“This is my fourth day of participating in the First Challenge 2022. For more details: First Challenge 2022.”

Introduction:

Text2SQL learning arrangement (three) : SQLNet and TypeSQL models briefly introduce the baseline after the introduction of WikiSQL data set. At that time, pre-trained language models such as BERT were not widely used in various NLP tasks, so the author basically used BI-LSTM as the basic component to build the model.

This blog introduces two approaches to WIkiSQL dataset challenges with pre-trained language model BERT: SQLOVA and X-SQL. Among them, SQLOVA’s work was published in NIPS 2019, which shows that more and more people are paying attention to this task.

A Comprehensive Exploration on WikiSQL with Table-AwareWord Contextualization

The innovation points

SQLOVA’s work is innovative in two ways:

  1. Using pre-training models to achieve human performance;
  2. Human representations on WikiSQL datasets are given.

The proposed framework

The whole framework consists of two parts:

  • Table-aware Encoding Layer, which is used to get Table and context-aware question word representation;
  • NL2SQL Layer, used to generate SQL queries from encoded representations.

Input module

The figure above shows a problem-SQL example of a WikiSQL dataset. A table’s schema (table names, column names, and so on in a graph) is structural information, and with a pre-training model like BERT, all inputs need to be converted into a sequence. SQLOVA is converted as follows:

As you can see, the sequence begins with query (the user’s natural language Question), followed by the names of the individual columns of the database. Because WIkiSQL is a single-table database, there is no need to encode table names. During serialization, SQLOVA utilizes special tokens such as [CLS] and [SEP] from BERT as separators.

As shown in the figure above, enter the table-aware Encoding Layer to encode the natural language query with all the headers of the entire Table to indicate that there is an interaction between the question and the information in the Table.

NL2SQL module

Similar to the previous SQLNet, SQLOVA uses the idea of slot filling when generating SQL statements, again using six sub-modules to generate each part of the SQL statement.

The six sub-modules of the NL2SQL layer do not share parameters and use pointer instead Network infer Where_val, which trains a module to infer start and end. Where_val relies not only on where_col but also on where_op(for example, text does not have the type > or <). When combining question and header, A concatenation operation is used instead of a summation operation.

Execution-guided decoding

SQLOVA uses the execution-guided Decoding technique to reduce unexecutable Query statements.

The so-called execution-guided decoding is to check whether the GENERATED SQL sequence is a grammatically correct SQL statement during the output and return result, so that the SQL statement finally output by the model can be executed without grammatical errors. It is executed by feeding the executor the SQL queries from the candidate list in order, discarding those that fail to execute or return empty results. This technique can be referred to the paper Robust text-to-SQL Generation with execution-guided Decoding.

The experimental results

Human performance is also presented in the paper. According to the results, SQLova has exceeded human performance.

Ablation Study

At the same time, sufficient ablation experiments were carried out to verify the effectiveness of each module. It can be seen that the introduction of pre-training model BERT has greatly improved the results. That is, the context in which words are used contributes greatly to the ACC of logical forms.

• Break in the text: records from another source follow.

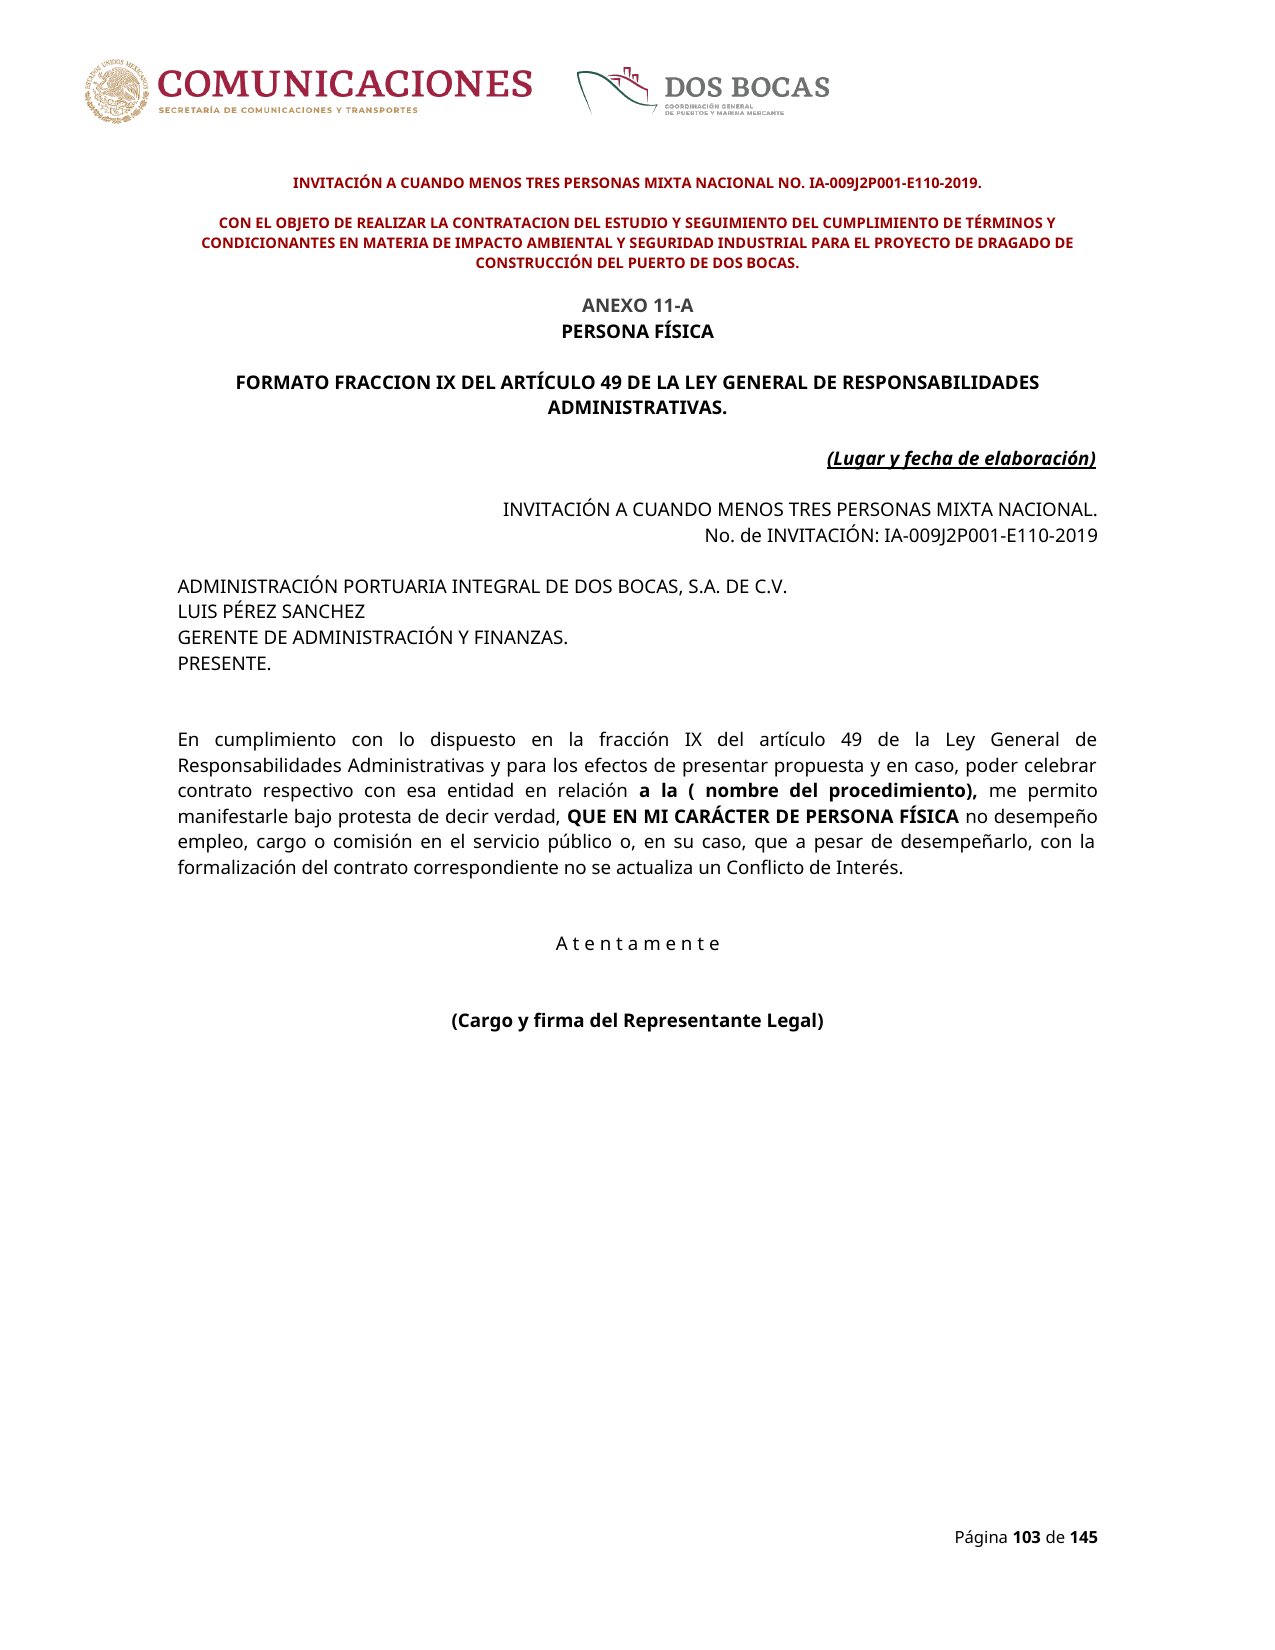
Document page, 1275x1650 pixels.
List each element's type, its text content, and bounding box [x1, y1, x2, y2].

subtitle ANEXO 11-A [177, 293, 1098, 318]
text En cumplimiento con lo dispuesto en la fracción IX del artículo 49 de la Ley General de Responsabilidades Administrativas y para los efectos de presentar propuesta y en caso, poder celebrar contrato respectivo con esa entidad en relación a la ( nombre del procedimiento), me permito manifestarle bajo protesta de decir verdad, QUE EN MI CARÁCTER DE PERSONA FÍSICA no desempeño empleo, cargo o comisión en el servicio público o, en su caso, que a pesar de desempeñarlo, con la formalización del contrato correspondiente no se actualiza un Conflicto de Interés. [177, 726, 1098, 879]
text INVITACIÓN A CUANDO MENOS TRES PERSONAS MIXTA NACIONAL. [177, 497, 1098, 522]
text No. de INVITACIÓN: IA-009J2P001-E110-2019 [177, 522, 1098, 548]
text (Lugar y fecha de elaboración) [177, 446, 1098, 471]
text (Cargo y firma del Representante Legal) [177, 1007, 1098, 1033]
text A t e n t a m e n t e [177, 931, 1098, 956]
text PRESENTE. [177, 650, 1098, 675]
picture [80, 51, 536, 134]
text ADMINISTRACIÓN PORTUARIA INTEGRAL DE DOS BOCAS, S.A. DE C.V. [177, 573, 1098, 599]
text PERSONA FÍSICA [177, 318, 1098, 344]
text GERENTE DE ADMINISTRACIÓN Y FINANZAS. [177, 624, 1098, 650]
picture [577, 67, 829, 115]
text FORMATO FRACCION IX DEL ARTÍCULO 49 DE LA LEY GENERAL DE RESPONSABILIDADES ADMINISTRATIVAS. [177, 369, 1098, 420]
text LUIS PÉREZ SANCHEZ [177, 599, 1098, 624]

X-SQL: reinforce schema representation with context

The innovation points

X-sql is also a way to leverage a pre-trained language model. It uses contextual output from bert-style pre-trained models to enhance structured Schema representations and learn a new schema representation along with type information in downstream tasks. Meanwhile, instead of BERT, MT-DNN (Multi-task Deep Neural Networks for Natural Language Understanding) is used. See fyubang.com/2019/05/23/…). Pre-training model.

The proposed framework

The overall architecture of the model is shown in the figure above.

The model consists of three parts:

  1. Sequence encoder:
  2. Context-enhanced schema encoder
  3. Output layer

Sequence encoder

The sequence encoder is similar to BERT, but the main changes are as follows:

  1. Add a special EMPTY column to each table [EMPTY];
  2. Segment embedding is replaced with type embeding, including problem, category column, number column and special empty column.
  3. Use MT-DNN instead of Bert-Large for initialization.

Context-enhanced Schema encoder:

This module uses attention to get the hCi of each column according to the encoding of tokens in each column of the table. The vector of multiple token outputs corresponding to each column name is aggregated and mixed with the information in the [CTX] token.

Output layer

As before, the final output is decomposed into six sub-tasks, each with a simpler structure, using LayerNorm, hCi for schema and hCTX for context.

The results of

With these improvements, X-SQL increased performance to over 90%, surpassing SQLOVA.

conclusion

In this paper, we introduce two methods of using BERT (MT-DNN), a pre-trained language model, to represent the representation of context relation between SCHem and Question. Witness the rapid development of today’s NLP technology.